While upstate, Scott and I found our amusement in the local Walmart superstore. Living in Manhattan, it is easy to be swept away by the grandeur of a real supermarket. Visiting Walmart felt like visiting from another planet, inspecting the multitudes of foreign processed goods and unusual contraptions that can be found in the American superstore. I was able to experience all the crazy, obesity-causing snacks without the need to consume them. However, I could not turn away from the twenty-plus flavour selections of coffee creamers. Even though my allegedly unbreakable French Press shattered across my apartment floor last week, I’ve taken to making coffee the “cowboy way” over a stovetop flame and filtering it through an unworn pair of silk stockings. Nonetheless, I narrowed down to the “English Almond Toffee” tub of creamer that cost a mere $2.88! One cannot even buy a small bottle of the stuff for under $2.99 retail. It was success.

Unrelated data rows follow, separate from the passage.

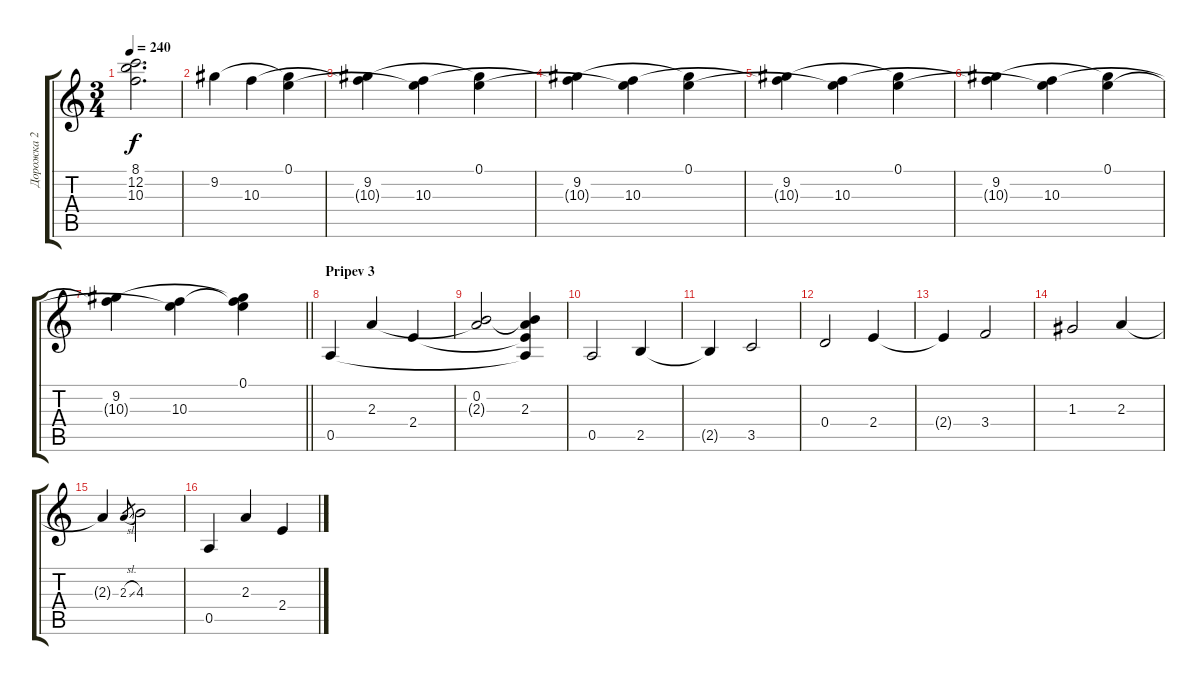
\track ("Дорожка 2" "Дорожка 2") {instrument acousticguitarsteel}
\staff {score tabs}
\tuning (E4 B3 G3 D3 A2 E2) {hide}
\ts (3 4)
\tempo 240
\clef g2
\ks c
(8.1{t} 12.2{t} 10.3{t}).2{d dy f} |
9.2.4 10.3.4 (0.1 9.2{t}).4 |
(9.2 10.3{t}).4 (0.1{t} 10.3).4 (0.1 9.2{t}).4 |
(9.2 10.3{t}).4 (0.1{t} 10.3).4 (0.1 9.2{t}).4 |
(9.2 10.3{t}).4 (0.1{t} 10.3).4 (0.1 9.2{t}).4 |
(9.2 10.3{t}).4 (0.1{t} 10.3).4 (0.1 9.2{t}).4 |
\barLineRight lightlight
(9.2 10.3{t}).4 (0.1{t} 10.3).4 (0.1 9.2{t} 10.3{t}).4 |
\section ("" "Pripev 3")
0.5.4 2.3.4 2.4.4 |
(0.2 2.3{t}).2 (0.2{t} 2.3 2.4{t} 0.5{t}).4 |
0.5.2 2.5.4 |
2.5{t}.4 3.5.2 |
0.4.2 2.4.4 |
2.4{t}.4 3.4.2 |
1.3.2 2.3.4 |
2.3{t}.4 2.3{sl}.8{gr} 4.3.2 |
0.5.4 2.3.4 2.4.4
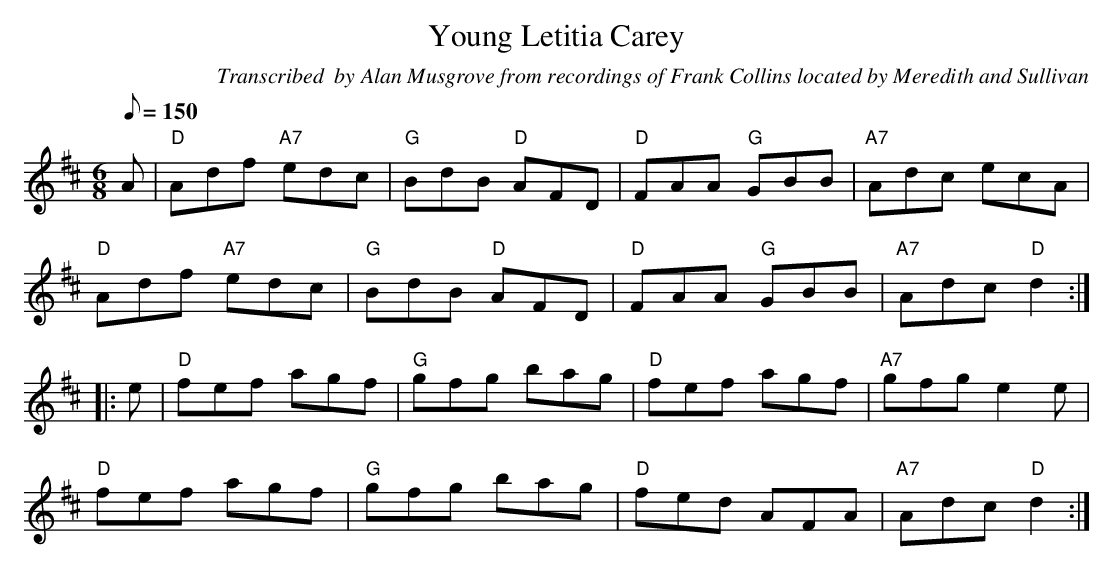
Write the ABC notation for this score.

X:1
T:Young Letitia Carey
C:Transcribed  by Alan Musgrove from recordings of Frank Collins located by Meredith and Sullivan
M:6/8
L:1/8
Q:150
K:D
A|"D"Adf "A7"edc|"G"BdB "D"AFD|"D"FAA "G"GBB|"A7"Adc ecA|
"D"Adf "A7"edc|"G"BdB "D"AFD|"D"FAA "G"GBB|"A7"Adc "D"d2:|
|:e|"D"fef agf|"G"gfg bag|"D"fef agf|"A7"gfg e2e|
"D"fef agf|"G"gfg bag|"D"fed AFA|"A7"Adc "D"d2:|
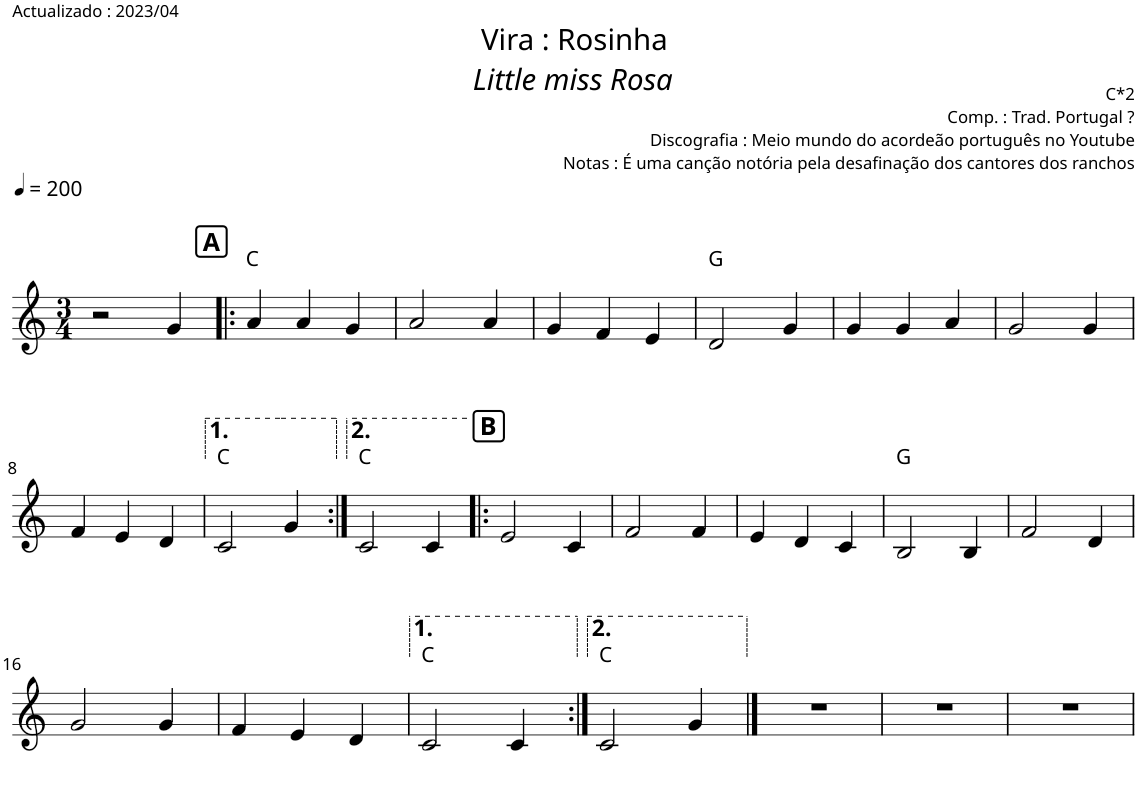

Additionally, I received a thank-you gift from Folgers for the jingle that Scott and I submitted a few months ago. In lieu of the $25,000 grand prize, we were awarded a gift basket of free coffee, mugs, paper, spoons, and pens. The thought was sweet, but the gift itself left me with a strong feeling of guilt. It was packaged with a few thousand styrofoam peanuts and shredded paper and plastic wrap that nearly filled an entire garbage bag when I disposed of it. I’m not sure how many people entered the contest, but that a massive amount of trash when I would’ve been just as happy to receive a few gift cards or coupons or less ornately packaged prize. Also, thought I did not win the grand prize for the Lililth Fair competition (www.ourstage.com/missdiatribe), I was awarded a pair of free tickets! To receive small tokens along the way, I feel better to know my efforts are not entirely in vain.

 

I have hesitated to write about my awesome albeit quirky boyfriend, respecting that his desire for anonymity and shyness may not receive my observations well. But after spending a multitude of weekends with his gay dads and the flamboyant gays of Fire Island, including the Invasion of drag queens on Independence Day, I’m inclined to out him and his modest ways. He is my most consistent source of amusement these days and I feel it is a great disservice to my blog readers to leave out the tales of our many adventures. It will be a true test of our relationship. 

I’d also like to leave a message for a certain blog reader of yesteryear, who occasionally tunes in, fearful that his name will appear and affect his political desires and public persona. You sir, are still an asshole.

And for those reading now, I promise to follow more coherent, thematic blogs in the future. But at least this rambling has brought a necessary update and fire under my ass to return to weekly blog entries.